Abstract:This paper presents a command-line tool, called Entropia, that implements a family of conformance checking measures for process mining founded on the notion of entropy from information theory. The measures allow quantifying classical non-deterministic and stochastic precision and recall quality criteria for process models automatically discovered from traces executed by IT-systems and recorded in their event logs. A process model has "good" precision with respect to the log it was discovered from if it does not encode many traces that are not part of the log, and has "good" recall if it encodes most of the traces from the log. By definition, the measures possess useful properties and can often be computed quickly.

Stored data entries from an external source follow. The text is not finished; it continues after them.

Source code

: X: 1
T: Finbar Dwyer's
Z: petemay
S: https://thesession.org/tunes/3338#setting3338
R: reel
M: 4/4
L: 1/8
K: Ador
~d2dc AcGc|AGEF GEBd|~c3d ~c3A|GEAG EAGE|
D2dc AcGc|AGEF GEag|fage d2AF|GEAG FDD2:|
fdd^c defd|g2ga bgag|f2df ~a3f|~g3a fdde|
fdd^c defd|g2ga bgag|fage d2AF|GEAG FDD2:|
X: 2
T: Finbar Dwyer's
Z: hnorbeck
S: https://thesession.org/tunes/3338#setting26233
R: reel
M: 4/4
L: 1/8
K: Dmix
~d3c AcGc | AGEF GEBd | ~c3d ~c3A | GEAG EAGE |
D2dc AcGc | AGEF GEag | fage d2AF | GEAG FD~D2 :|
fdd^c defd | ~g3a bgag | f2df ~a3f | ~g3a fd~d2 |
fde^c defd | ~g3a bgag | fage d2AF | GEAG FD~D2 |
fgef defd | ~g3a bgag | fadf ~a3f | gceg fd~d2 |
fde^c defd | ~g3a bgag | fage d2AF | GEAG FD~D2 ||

Abstract:Given an event log as a collection of recorded real-world process traces, process mining aims to automatically construct a process model that is both simple and provides a useful explanation of the traces. Conformance checking techniques are then employed to characterize and quantify commonalities and discrepancies between the log's traces and the candidate models. Recent approaches to conformance checking acknowledge that the elements being compared are inherently stochastic - for example, some traces occur frequently and others infrequently - and seek to incorporate this knowledge in their analyses. Here we present an entropic relevance measure for stochastic conformance checking, computed as the average number of bits required to compress each of the log's traces, based on the structure and information about relative likelihoods provided by the model. The measure penalizes traces from the event log not captured by the model and traces described by the model but absent in the event log, thus addressing both precision and recall quality criteria at the same time. We further show that entropic relevance is computable in time linear in the size of the log, and provide evaluation outcomes that demonstrate the feasibility of using the new approach in industrial settings.